Data in this exercise:

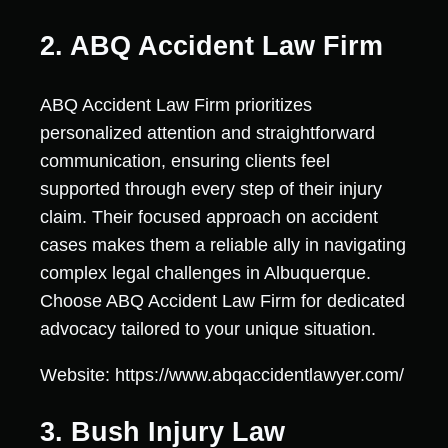
2. ABQ Accident Law Firm
ABQ Accident Law Firm prioritizes
personalized attention and straightforward
communication, ensuring clients feel
supported through every step of their injury
claim. Their focused approach on accident
cases makes them a reliable ally in navigating
complex legal challenges in Albuquerque.
Choose ABQ Accident Law Firm for dedicated
advocacy tailored to your unique situation.
Website: https://www.abqaccidentlawyer.com/
3. Bush Injury Law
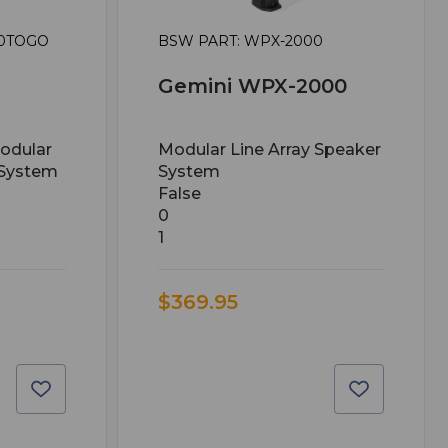
00TOGO
BSW PART: WPX-2000
Gemini WPX-2000
odular
Modular Line Array Speaker
 System
System
False
0
1
$369.95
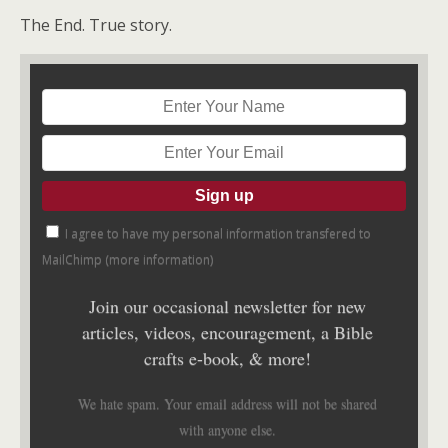
The End. True story.
I agree to have my personal information transfered to
MailChimp (
more information
)
Join our occasional newsletter for new
articles, videos, encouragement, a Bible
crafts e-book, & more!
We hate spam. Your email address will not be shared
with anyone else.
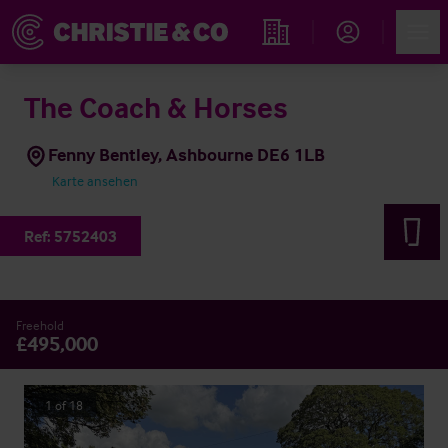
Account
Men
Immobiliensuche
The Coach & Horses
Fenny Bentley, Ashbourne DE6 1LB
Karte ansehen
Ref:
5752403
Freehold
£495,000
1
of
18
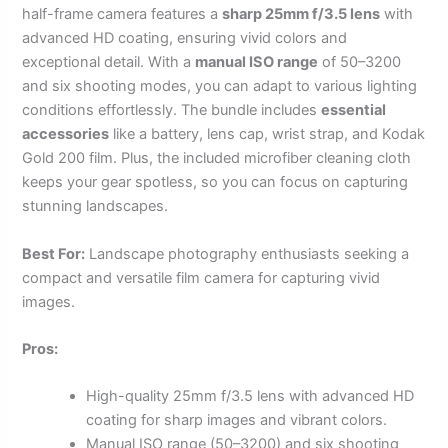
half-frame camera features a
sharp 25mm f/3.5 lens
with
advanced HD coating, ensuring vivid colors and
exceptional detail. With a
manual ISO range
of 50–3200
and six shooting modes, you can adapt to various lighting
conditions effortlessly. The bundle includes
essential
accessories
like a battery, lens cap, wrist strap, and Kodak
Gold 200 film. Plus, the included microfiber cleaning cloth
keeps your gear spotless, so you can focus on capturing
stunning landscapes.
Best For:
Landscape photography enthusiasts seeking a
compact and versatile film camera for capturing vivid
images.
Pros:
High-quality 25mm f/3.5 lens with advanced HD
coating for sharp images and vibrant colors.
Manual ISO range (50–3200) and six shooting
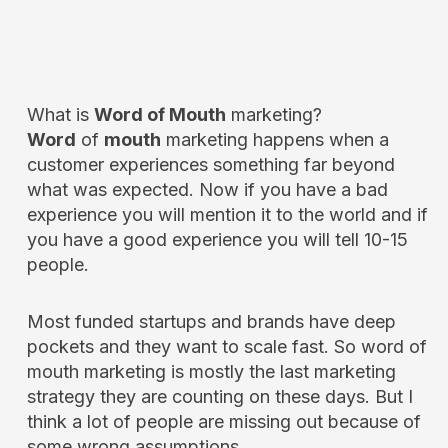
What is
Word of Mouth
marketing?
Word
of
mouth
marketing happens when a
customer experiences something far beyond
what was expected. Now if you have a bad
experience you will mention it to the world and if
you have a good experience you will tell 10-15
people.
Most funded startups and brands have deep
pockets and they want to scale fast. So word of
mouth marketing is mostly the last marketing
strategy they are counting on these days. But I
think a lot of people are missing out because of
some wrong assumptions.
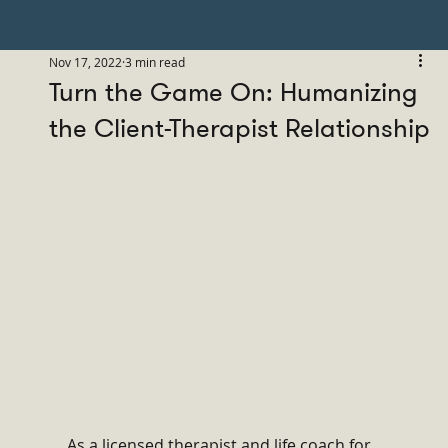
Nov 17, 2022
3 min read
Turn the Game On: Humanizing
the Client-Therapist Relationship
As a licensed therapist and life coach for 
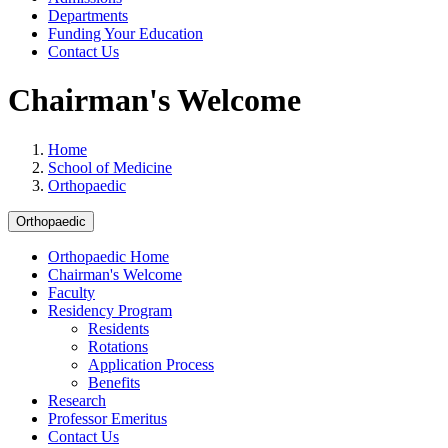
Departments
Funding Your Education
Contact Us
Chairman's Welcome
Home
School of Medicine
Orthopaedic
Orthopaedic
Orthopaedic Home
Chairman's Welcome
Faculty
Residency Program
Residents
Rotations
Application Process
Benefits
Research
Professor Emeritus
Contact Us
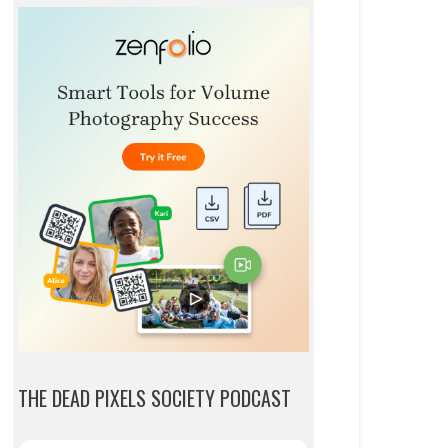
THE DEAD PIXELS SOCIETY PODCAST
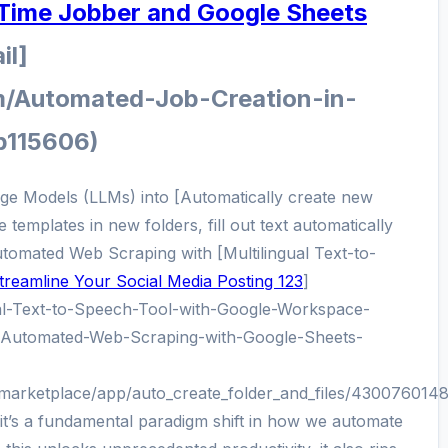
 Time Jobber and Google Sheets
il]
m/Automated-Job-Creation-in-
p115606)
age Models (LLMs) into [Automatically create new
 templates in new folders, fill out text automatically
Automated Web Scraping with [Multilingual Text-to-
treamline Your Social Media Posting 123
]
ual-Text-to-Speech-Tool-with-Google-Workspace-
/Automated-Web-Scraping-with-Google-Sheets-
/marketplace/app/auto_create_folder_and_files/430076014
; it’s a fundamental paradigm shift in how we automate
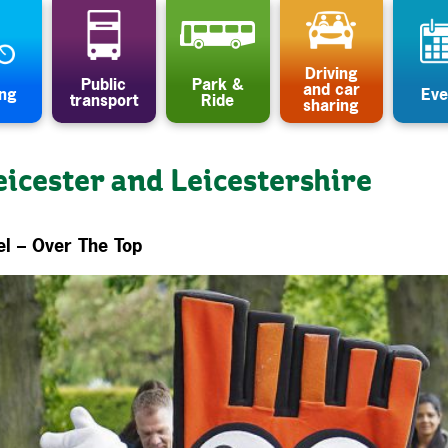
Driving
Public
Park &
and car
ing
Eve
transport
Ride
sharing
eicester and Leicestershire
el – Over The Top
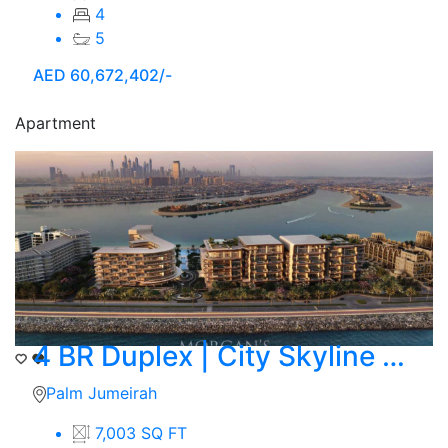
4
5
AED
60,672,402/-
Apartment
4 BR Duplex | City Skyline View | Ocean
Palm Jumeirah
7,003 SQ FT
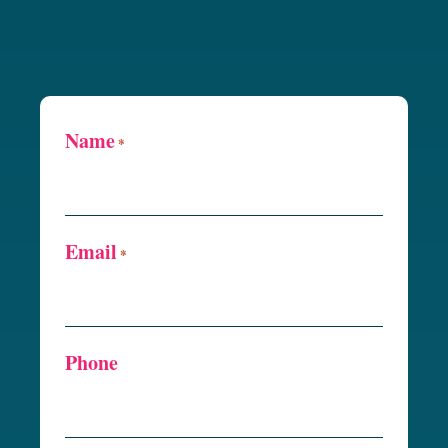
Name
*
Email
*
Phone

Your instructions: Would you copy every entry exactly as it stands, leaving out the pictures?

Worked solution:
2. ABQ Accident Law Firm
ABQ Accident Law Firm prioritizes
personalized attention and straightforward
communication, ensuring clients feel
supported through every step of their injury
claim. Their focused approach on accident
cases makes them a reliable ally in navigating
complex legal challenges in Albuquerque.
Choose ABQ Accident Law Firm for dedicated
advocacy tailored to your unique situation.
Website: https://www.abqaccidentlawyer.com/
3. Bush Injury Law
00TOGO
BSW PART: WPX-2000
Gemini WPX-2000
odular
Modular Line Array Speaker
 System
System
False
0
1
$369.95
The End. True story.
I agree to have my personal information transfered to
MailChimp (
more information
)
Join our occasional newsletter for new
articles, videos, encouragement, a Bible
crafts e-book, & more!
We hate spam. Your email address will not be shared
with anyone else.
Account
Men
Immobiliensuche
The Coach & Horses
Fenny Bentley, Ashbourne DE6 1LB
Karte ansehen
Ref:
5752403
Freehold
£495,000
1
of
18
half-frame camera features a
sharp 25mm f/3.5 lens
with
advanced HD coating, ensuring vivid colors and
exceptional detail. With a
manual ISO range
of 50–3200
and six shooting modes, you can adapt to various lighting
conditions effortlessly. The bundle includes
essential
accessories
like a battery, lens cap, wrist strap, and Kodak
Gold 200 film. Plus, the included microfiber cleaning cloth
keeps your gear spotless, so you can focus on capturing
stunning landscapes.
Best For:
Landscape photography enthusiasts seeking a
compact and versatile film camera for capturing vivid
images.
Pros:
High-quality 25mm f/3.5 lens with advanced HD
coating for sharp images and vibrant colors.
Manual ISO range (50–3200) and six shooting
What is
Word of Mouth
marketing?
Word
of
mouth
marketing happens when a
customer experiences something far beyond
what was expected. Now if you have a bad
experience you will mention it to the world and if
you have a good experience you will tell 10-15
people.
Most funded startups and brands have deep
pockets and they want to scale fast. So word of
mouth marketing is mostly the last marketing
strategy they are counting on these days. But I
think a lot of people are missing out because of
some wrong assumptions.
Nov 17, 2022
3 min read
Turn the Game On: Humanizing
the Client-Therapist Relationship
As a licensed therapist and life coach for 
Departments
Funding Your Education
Contact Us
Chairman's Welcome
Home
School of Medicine
Orthopaedic
Orthopaedic
Orthopaedic Home
Chairman's Welcome
Faculty
Residency Program
Residents
Rotations
Application Process
Benefits
Research
Professor Emeritus
Contact Us
THE DEAD PIXELS SOCIETY PODCAST
 Time Jobber and Google Sheets
il]
m/Automated-Job-Creation-in-
p115606)
age Models (LLMs) into [Automatically create new
 templates in new folders, fill out text automatically
Automated Web Scraping with [Multilingual Text-to-
treamline Your Social Media Posting 123
]
ual-Text-to-Speech-Tool-with-Google-Workspace-
/Automated-Web-Scraping-with-Google-Sheets-
/marketplace/app/auto_create_folder_and_files/430076014
; it’s a fundamental paradigm shift in how we automate
Driving
Public
Park &
and car
ing
Eve
transport
Ride
sharing
eicester and Leicestershire
el – Over The Top
4
5
AED
60,672,402/-
Apartment
4 BR Duplex | City Skyline View | Ocean
Palm Jumeirah
7,003 SQ FT
Name
*
Email
*
Phone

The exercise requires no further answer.